-- Opening Marker --

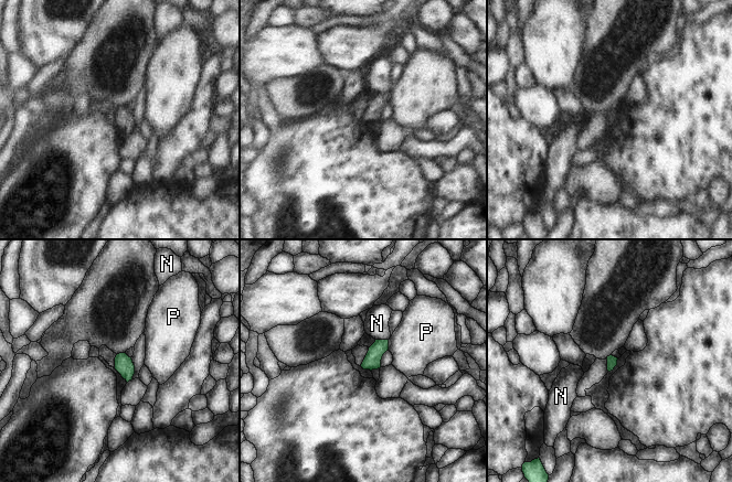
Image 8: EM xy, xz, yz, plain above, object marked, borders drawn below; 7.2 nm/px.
Pass. N and P are other cells; none of them fits.

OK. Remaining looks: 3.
Done: edits made, attach at image 4; the rest is unchecked.

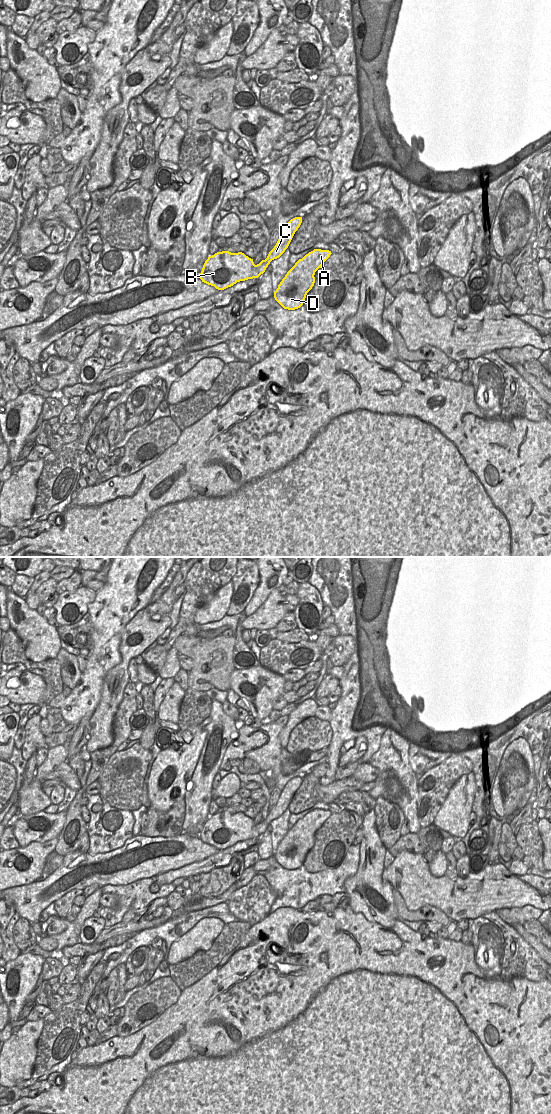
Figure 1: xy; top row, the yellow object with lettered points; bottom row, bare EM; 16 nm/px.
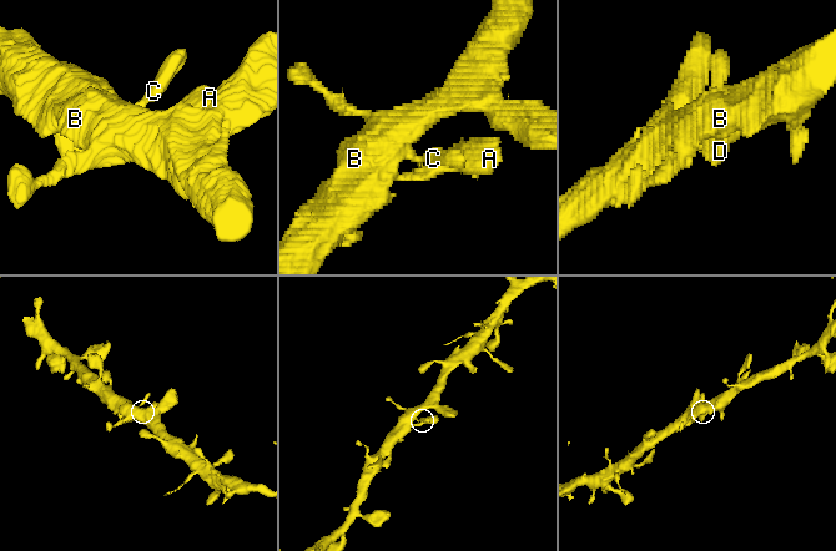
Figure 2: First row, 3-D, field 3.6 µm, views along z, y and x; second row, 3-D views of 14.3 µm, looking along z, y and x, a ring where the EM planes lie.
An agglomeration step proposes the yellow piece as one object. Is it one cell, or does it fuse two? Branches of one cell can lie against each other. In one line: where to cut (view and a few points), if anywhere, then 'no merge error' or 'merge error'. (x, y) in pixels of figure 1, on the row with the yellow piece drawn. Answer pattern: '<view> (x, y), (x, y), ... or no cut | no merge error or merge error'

-- Closing Marker --

Work instruction: Put down exactly the lines of the data above that run from its first line through the line bearing "Figure 2: First", and no pictures.

Result:
Image 8: EM xy, xz, yz, plain above, object marked, borders drawn below; 7.2 nm/px.
Pass. N and P are other cells; none of them fits.

OK. Remaining looks: 3.
Done: edits made, attach at image 4; the rest is unchecked.

Figure 1: xy; top row, the yellow object with lettered points; bottom row, bare EM; 16 nm/px.
Figure 2: First row, 3-D, field 3.6 µm, views along z, y and x; second row, 3-D views of 14.3 µm, looking along z, y and x, a ring where the EM planes lie.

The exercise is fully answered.